Now there is a version of the myth where Nana is the mortal daughter of a king, who flees after her father intends to kill her for what he perceives to be evidence of fornication (i.e. her pregnancy).
In some accounts where she is a nymph, her divine father likewise suspected that she had sex and thus sought to kill her. This is as close to a virgin birth as Attis gets, though we have to remember that just because Nana didn’t sexually conceive Attis doesn’t necessarily mean
that she actually never had sex period, or that she didn’t have sex while pregnant (Yes, some people in the ancient world did have sex outside of marriage. Why do you think the Bible mentions and even condemns the practice? see Deuteronomy 22:28-29, 1 Corinthians 7:1-2, 8-9).
Contrast that to the Biblical evidence for Mary’s virginity (Matthew 1:18-25, Luke 1:26-34, 2:1-7). True, she didn’t have a child before Attis, but then again, people have had sex without conceiving a child (even when protection isn’t used), and there are sexual acts that will
never, ever result in a pregnancy.
Thus, we can’t say that Nana was a virgin.
Jesus Mythicists may protest, saying that an ancient inscription from Pereus mentions a goddess named “Atremis-Nana”, thus proving that Nana was a virgin. After all, why would she be identified with
Artemis, a virgin goddess, if she wasn’t a virgin herself?
Well, that depends on which “Nana” is being identified with Artemis.
You see, there were several goddesses named Nana.
* * *
What is required: Retype the passage on Nana and Attis word for word, beginning at "In some accounts" and stopping after "in a pregnancy.". Work only from the passage on Nana and Attis.

Data extract:
* * *
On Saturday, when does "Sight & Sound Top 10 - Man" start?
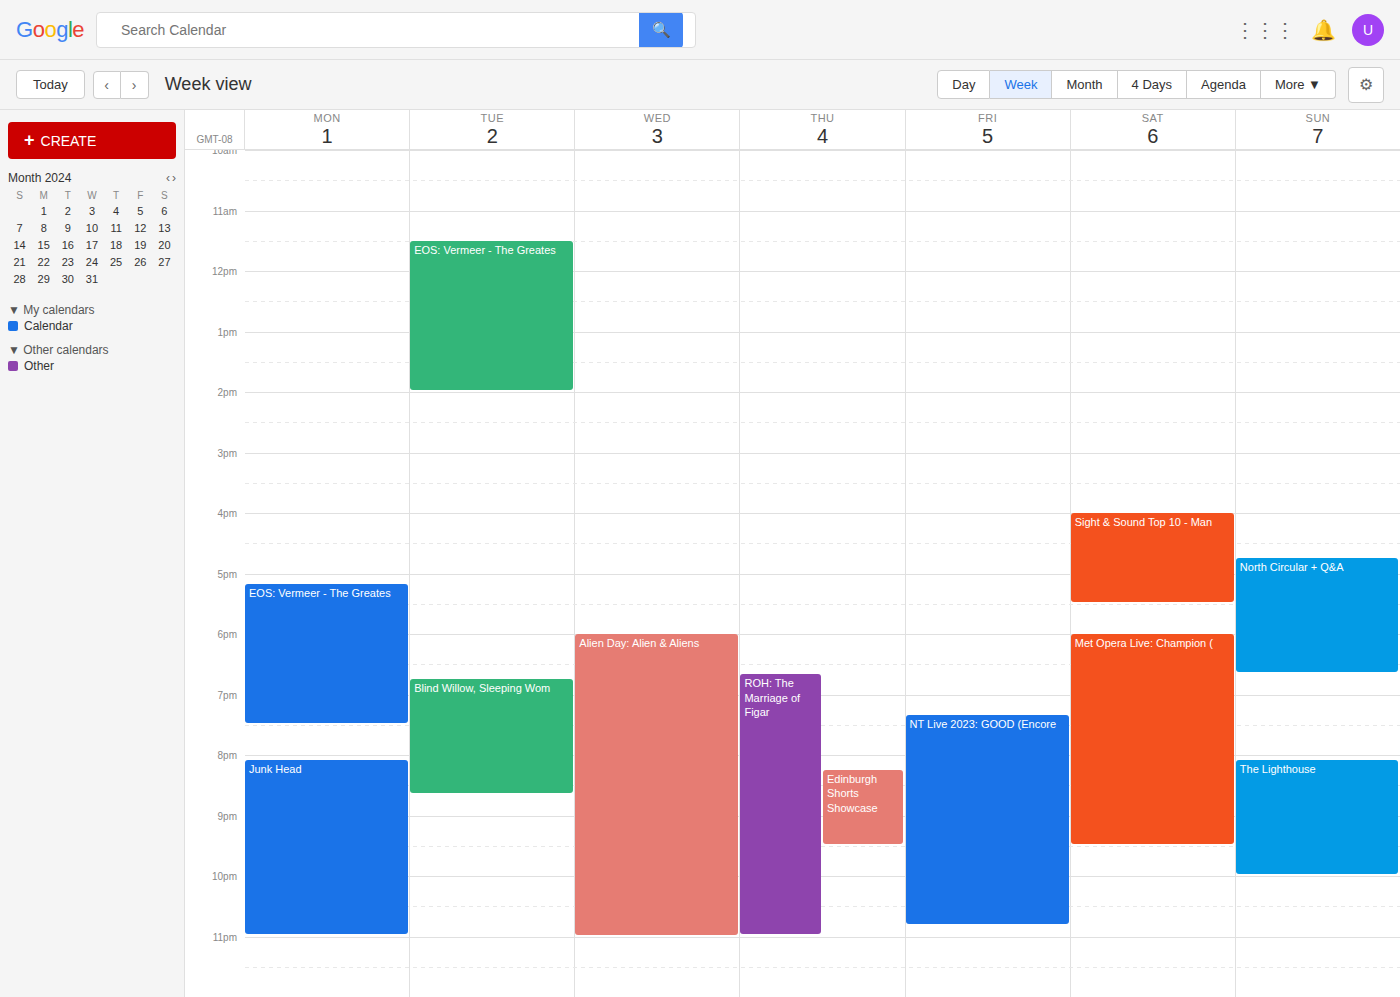
4:00 PM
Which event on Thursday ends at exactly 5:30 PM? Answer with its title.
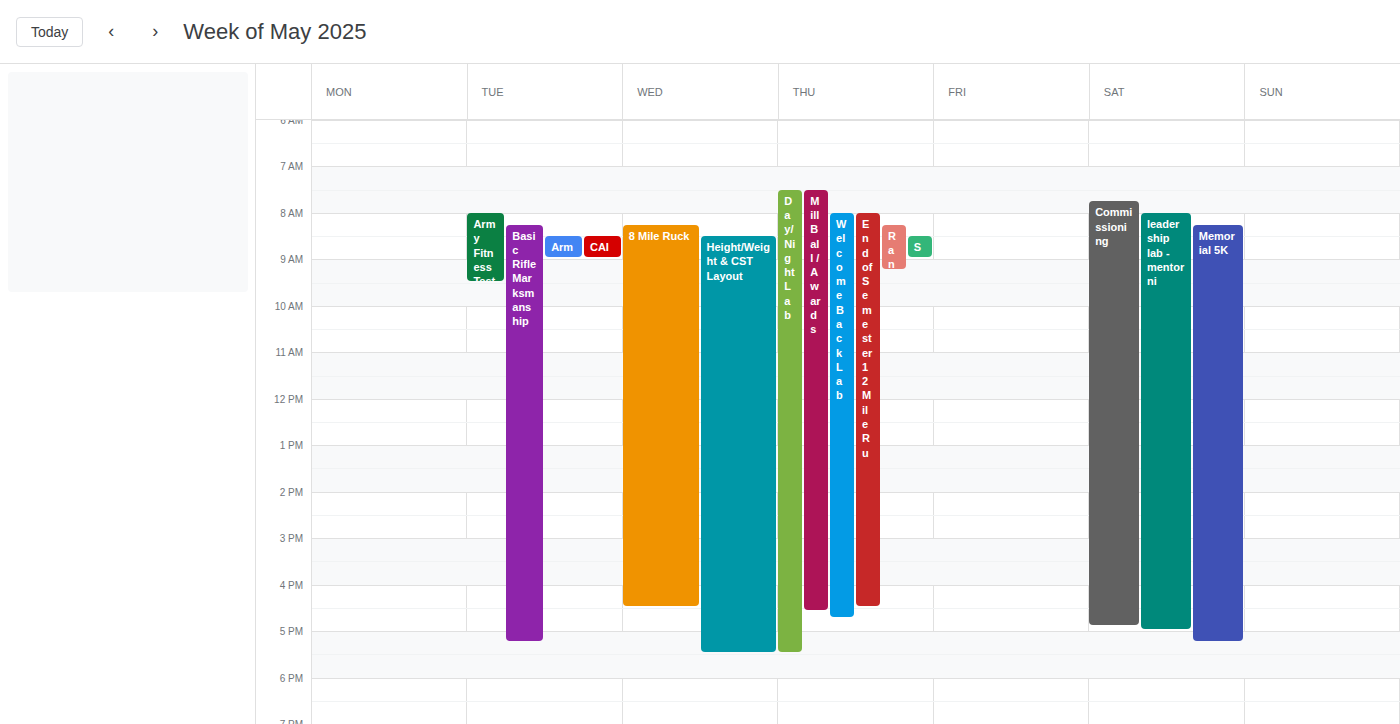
* * *
Expected output:
In some accounts where she is a nymph, her divine father likewise suspected that she had sex and thus sought to kill her. This is as close to a virgin birth as Attis gets, though we have to remember that just because Nana didn’t sexually conceive Attis doesn’t necessarily mean
that she actually never had sex period, or that she didn’t have sex while pregnant (Yes, some people in the ancient world did have sex outside of marriage. Why do you think the Bible mentions and even condemns the practice? see Deuteronomy 22:28-29, 1 Corinthians 7:1-2, 8-9).
Contrast that to the Biblical evidence for Mary’s virginity (Matthew 1:18-25, Luke 1:26-34, 2:1-7). True, she didn’t have a child before Attis, but then again, people have had sex without conceiving a child (even when protection isn’t used), and there are sexual acts that will
never, ever result in a pregnancy.